Another important aspect we should not ignore is the visibilization of protected children in general, and the RC children in particular. With the pretext of protecting the identity and intimacy of this collective, we have sometimes overdone it, and they have been concealed from the public opinion. This has perverse effects, because it does not facilitate the social awareness of such a severe problem as that of the children and adolescents living in RC. Knowledge of a problem is the first step to take on the responsibility of coping with it. Children separated from their families are not perceived as a social problem. Moreover, such ignorance provokes fear and rejection. Thus, when an organization tries to rent or buy a flat to turn it into a welfare home, they usually encounter the neighbors' rejection, because they do not know the difference between a welfare home and a reformatory for adolescents with judicial measures. This produces stigmatization and rejection of a population as vulnerable as this one. In addition, this concealment from the public opinion even deprives these youngsters, who cannot publicize themselves, of even reclaiming their rights.

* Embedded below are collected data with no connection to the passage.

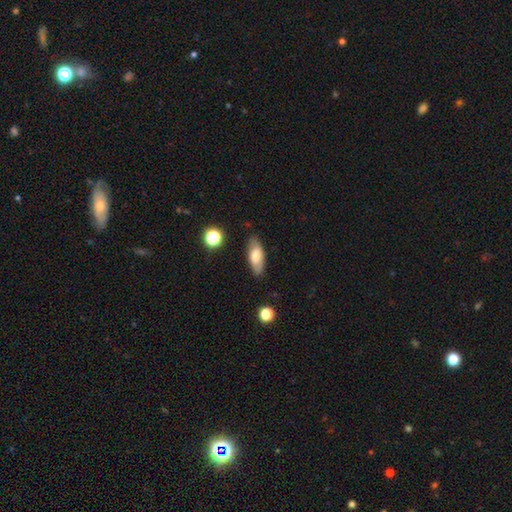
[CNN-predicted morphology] Overall: smooth (69%). How rounded: in between (79%). Merging: none (83%).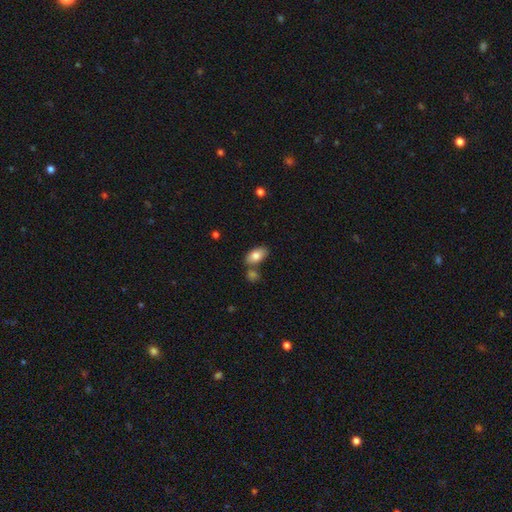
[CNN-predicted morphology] Smooth or featured: smooth — 82% (featured or disk — 11%)
How rounded: in between — 93% (round — 5%)
Merging: none — 67% (merger — 17%)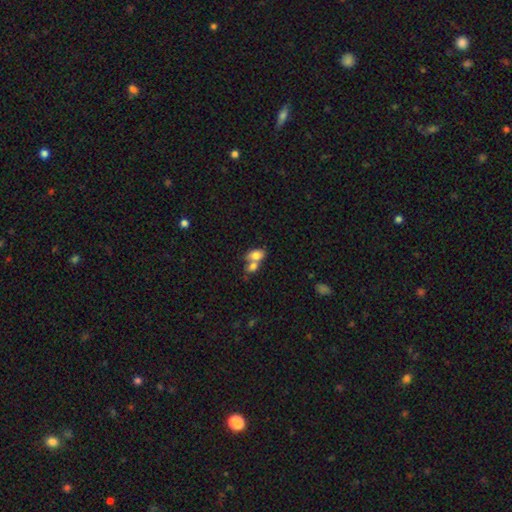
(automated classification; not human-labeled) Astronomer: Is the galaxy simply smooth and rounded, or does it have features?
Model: smooth — 79%.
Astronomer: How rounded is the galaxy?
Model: in between — 83%.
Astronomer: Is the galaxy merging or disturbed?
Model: merger — 62%.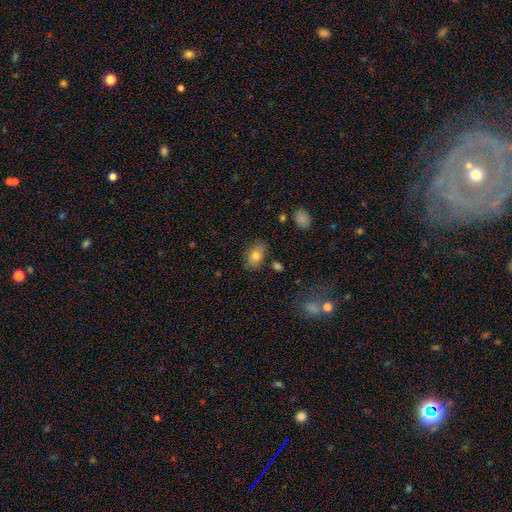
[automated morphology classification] This is likely a smooth galaxy (79%). How rounded: clearly in between (82%). Merging: likely none (78%).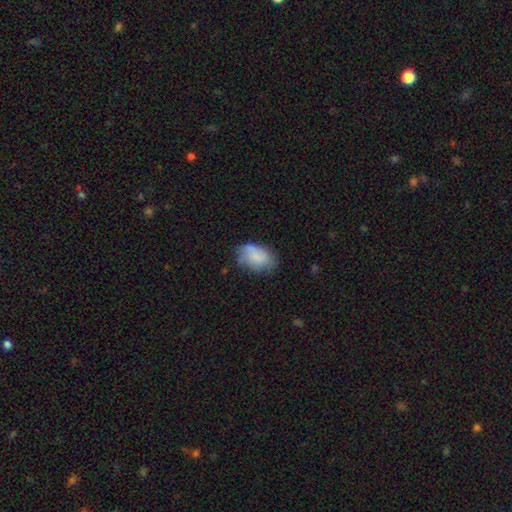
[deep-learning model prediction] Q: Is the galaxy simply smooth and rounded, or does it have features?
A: smooth — 74%.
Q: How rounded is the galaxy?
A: in between — 88%.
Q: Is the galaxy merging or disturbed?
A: none — 53%.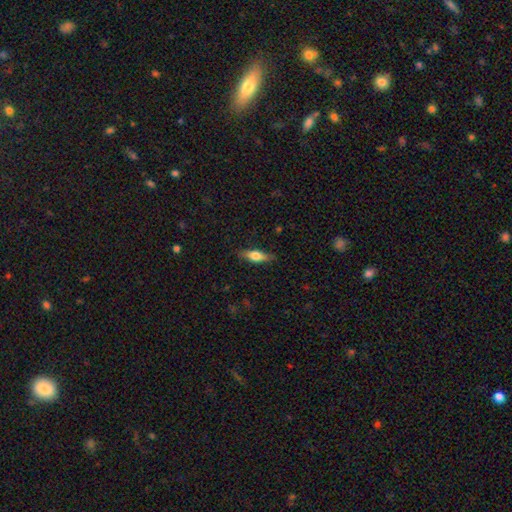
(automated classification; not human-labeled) Smooth or featured?
  - smooth: 60% *
  - featured or disk: 34%
  - star or artifact: 7%
How rounded?
  - in between: 50% *
  - cigar-shaped: 47%
  - round: 3%
Merging?
  - none: 84% *
  - minor disturbance: 12%
  - major disturbance: 3%
  - merger: 1%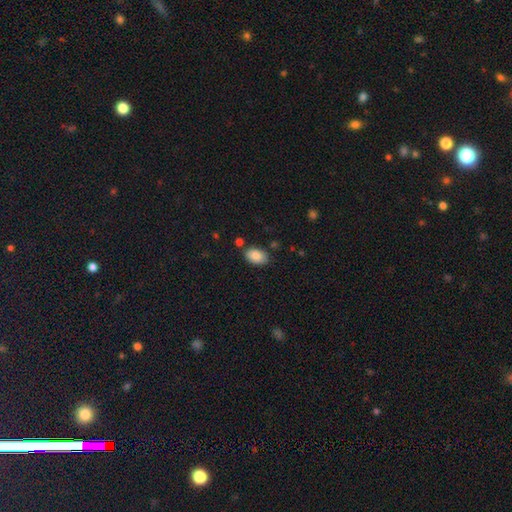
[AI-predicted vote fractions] Smooth or featured: smooth — 84% (featured or disk — 8%)
How rounded: in between — 91% (round — 8%)
Merging: none — 81% (minor disturbance — 12%)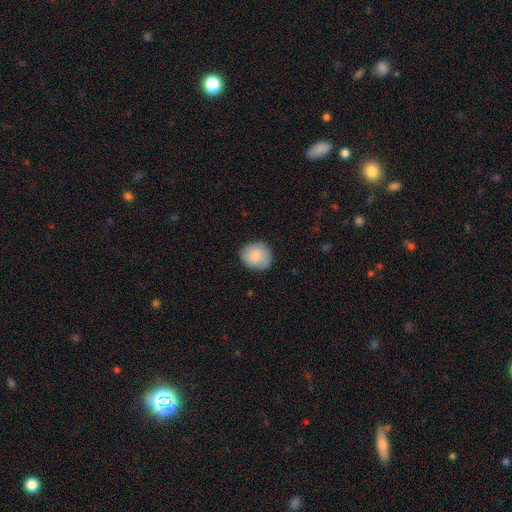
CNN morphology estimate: smooth_or_featured: smooth (p=0.82) [alt: featured or disk p=0.11]
how_rounded: round (p=0.79) [alt: in between p=0.20]
merging: none (p=0.83) [alt: minor disturbance p=0.14]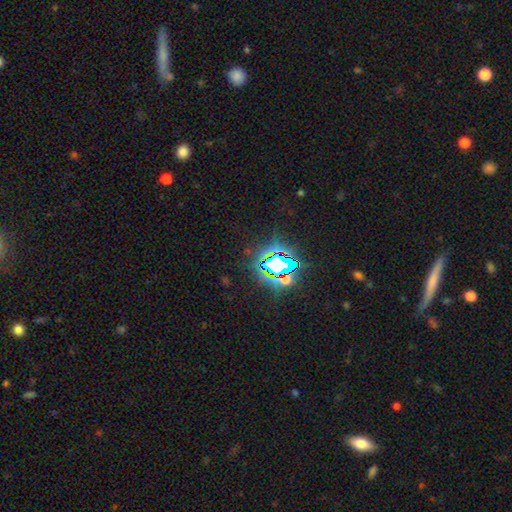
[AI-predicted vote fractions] A star or artifact, not a galaxy (78%).

Vote fractions:
- Smooth or featured? star or artifact: 78% / smooth: 13% / featured or disk: 8%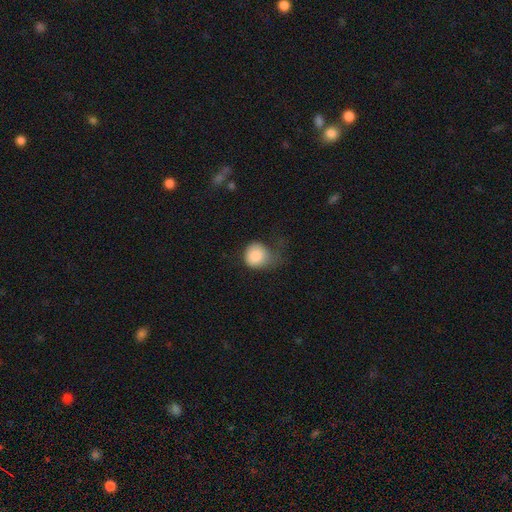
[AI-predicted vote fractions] This appears to be a smooth galaxy with no disk features (83%) that is round (80%). Merging: minor disturbance (37%).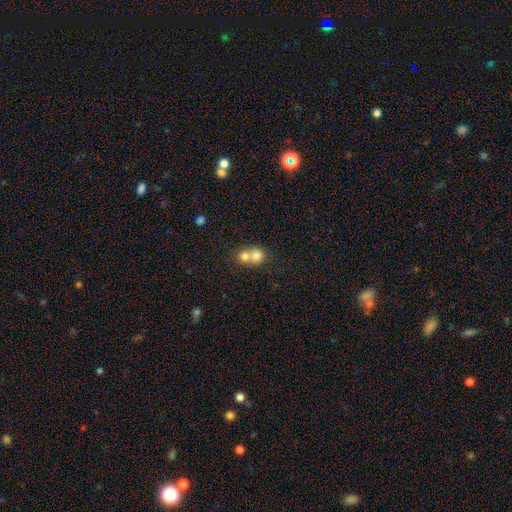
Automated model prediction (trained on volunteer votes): smooth 76%, featured or disk 15%, star or artifact 10%. Down the decision tree: how rounded — round (81%); merging — merger (70%).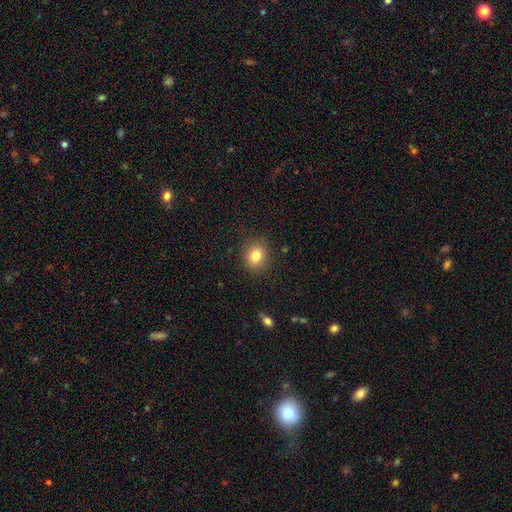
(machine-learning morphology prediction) This appears to be a smooth galaxy with no disk features (81%) that is round (63%). Merging: none (88%).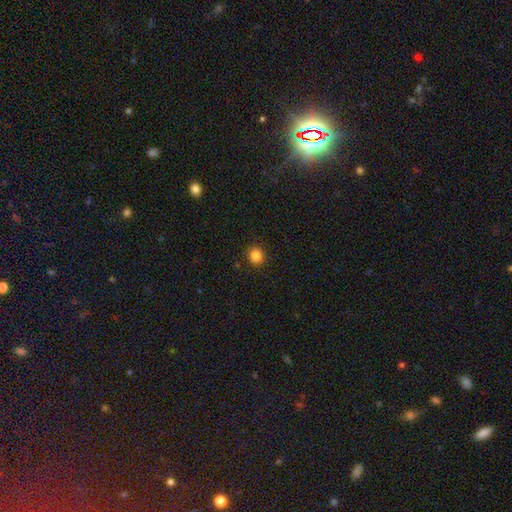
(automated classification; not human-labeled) Q: Smooth or featured?
A: smooth (85%); runner-up: star or artifact (11%)
Q: How rounded?
A: round (88%); runner-up: in between (11%)
Q: Merging?
A: none (91%); runner-up: minor disturbance (6%)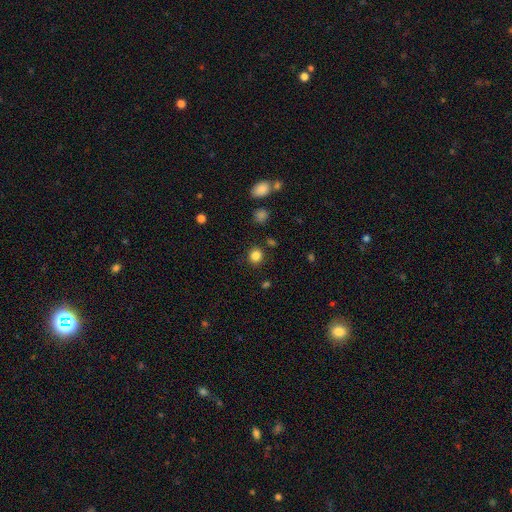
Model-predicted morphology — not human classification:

Nor can we forget that we should definitely promote prevention programs to avoid separating children from their families. Only the most severe cases should have to go into RC.

Ultimately, RC should be seen from the perspective of its historical evolution, acknowledging the advances produced in this resource. We must value its contribution to children and adolescents who are separated from their families, and realize its limitations and the improvements still pending. And all of this should be considered according to the evidence contributed by research in this field, not to beliefs and assumptions.

Only this way can we have one more adequate and efficient resource within the childhood welfare system, to respond adequately to the needs of the boys and girls who, unfortunately, must be separated from their natural growth setting, which is their family.